Some of the authors of the guidelines have disclosed various financial relationships with Exact Sciences, Vital Images, Medicsight, Covidien, Viatronix, Fleet, Olympus, Given Imaging, Avantis, NeoGuide, G.I. View, American BioOptics. Genzyme, Epigenomics, GeneNews, and licensure of a CT colonography software patent to GE Medical Systems.

CA Cancer J Clin. Published online March 5, 2008.

Clinical Context
CRC is the third most common cancer in men and women in the United States and is the second leading cause of deaths from cancer, as reported by Jemal and colleagues in the March-April 2008 issue of CA: A Cancer Journal for Clinicians. Tools for CRC screening include stool tests for occult blood or exfoliated DNA to detect cancer and structural examinations to detect adenocarcinoma and identify adenomatous polyps. Stool tests include the gFOBT, the FIT, and the sDNA. Structural examinations include FSIG, colonoscopy, DCBE, and CTC.
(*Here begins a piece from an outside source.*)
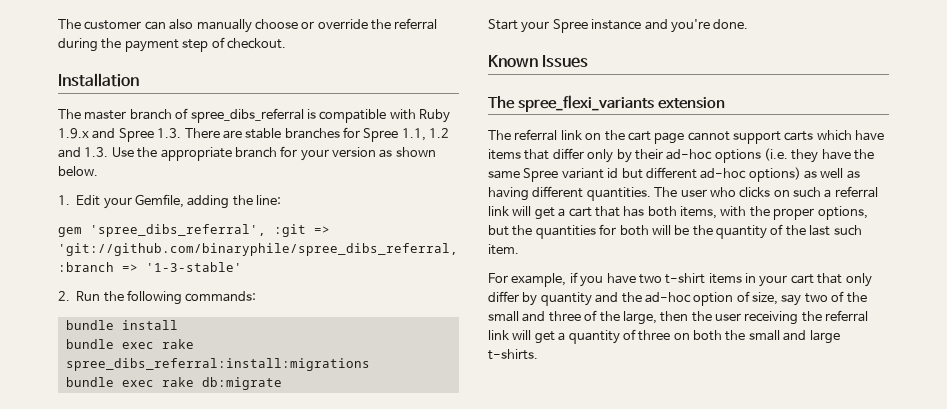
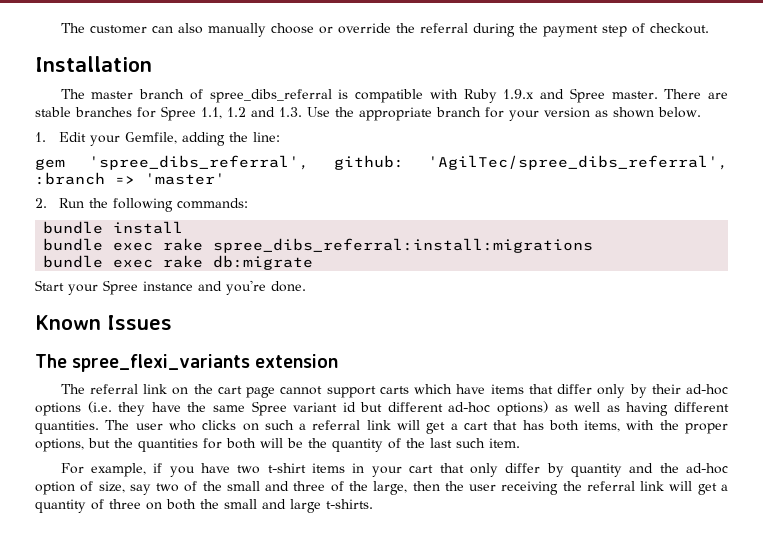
[157,128,182,138] 1.3. -> [611,91,658,99] master.
[274,224,330,237] [58,243,458,256] :git => 'git://github.com/binaryphile/spree_dibs_referral, -> [333,155,728,170] github: 'AgilTec/spree_dibs_referral',
[146,262,242,272] '1-3-stable' -> [145,173,225,185] 'master'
The American Cancer Society, the US Multi-Society Task Force on Colorectal Cancer, and the American College of Radiology have collaborated on guidelines for the detection of adenomatous polyps and CRC in asymptomatic, average-risk adults 50 years or older.

Pearls for Practice
Stool test screening options to detect CRC in asymptomatic, average-risk adults 50 years and older include the annual high-sensitivity gFOBT, the annual FIT, or the sDNA test at uncertain intervals.

Structural examination screening options to detect CRC and adenomatous polyps in asymptomatic, average-risk adults 50 years and older include FSIG every 5 years, colonoscopy every 10 years, DBCE every 5 years, or CTC every 5 years.